Financiada pelo CNPq, a iniciativa contou com a participação da Ufac, Ifac, ICMBio e de escolas da região. Aproximadamente 250 pessoas participaram da programação, entre estudantes, professores e moradores das comunidades da reserva.
Durante o evento, estudantes da graduação e pós-graduação da Ufac e do Ifac apresentaram pesquisas e atividades educativas nas áreas de saúde, Astronomia, Física, Matemática, Robótica e educação científica. A programação incluiu oficinas de foguetes, observação do céu com telescópios, sessões de planetário, jogos educativos e atividades com microscópios.
O professor Francisco Glauco, do Centro de Ciências Biológicas e da Natureza (CCBN) da Ufac, destacou a importância da participação acadêmica em ações junto às comunidades tradicionais.
“A universidade tem um papel fundamental para a formação científica e cidadã dos estudantes. A troca de conhecimentos com comunidades de difícil acesso fortalece essa formação”, afirmou.
A professora Valdenice Barbosa, da Escola Iracema, ressaltou o impacto da iniciativa para os alunos da reserva.
“Foi um dia histórico de muito aprendizado. Muitos estudantes tiveram contato pela primeira vez com experimentos e equipamentos científicos”, disse.

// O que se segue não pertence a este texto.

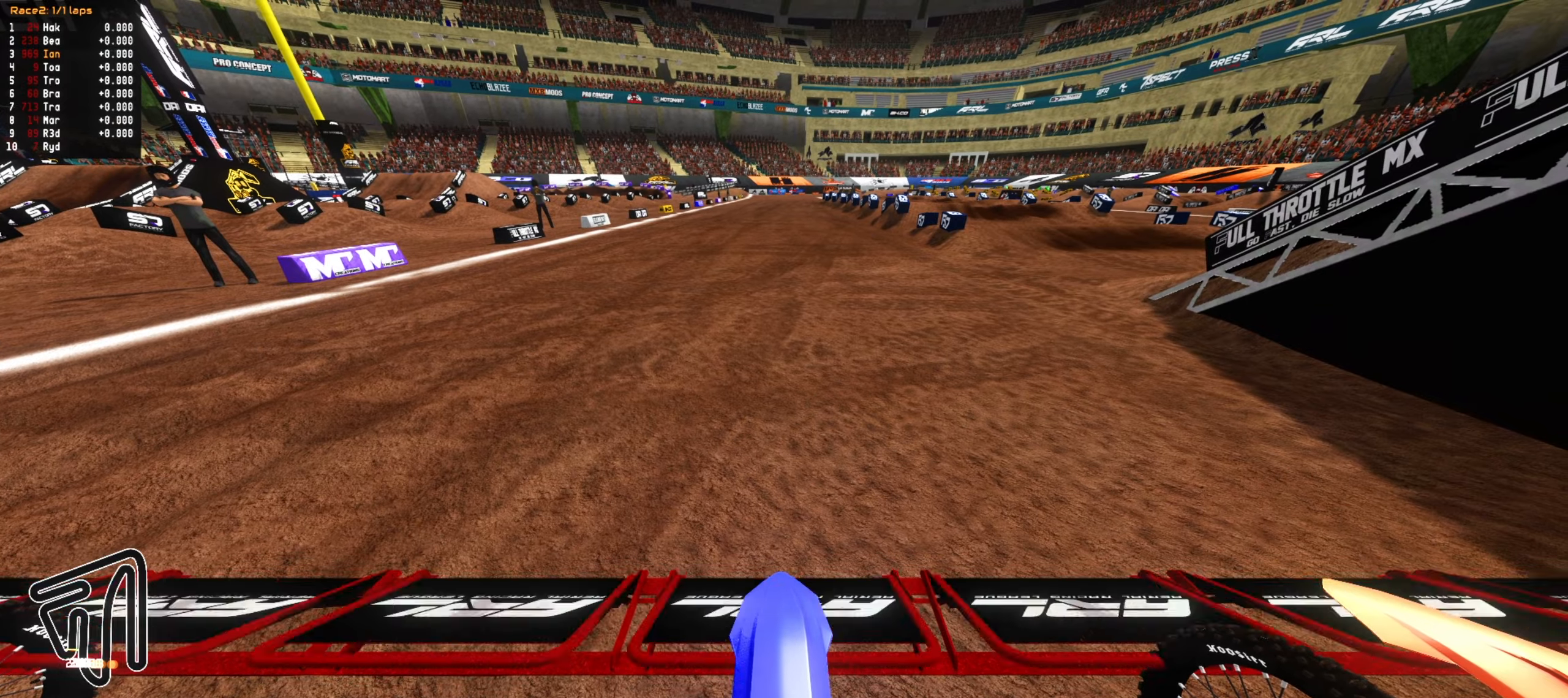
{"dt_ms": 500, "buttons": ["R2"], "left_stick": "up", "right_stick": "center", "events": [[300, "CROSS", "up"]]}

Além das atividades científicas, a programação contou com apresentações culturais realizadas pelos estudantes da reserva, fortalecendo a integração entre ciência, educação e saberes amazônicos.
A participação da Ufac reforça o compromisso da universidade com a extensão, a popularização da ciência e a aproximação entre universidade e comunidades tradicionais da Amazônia.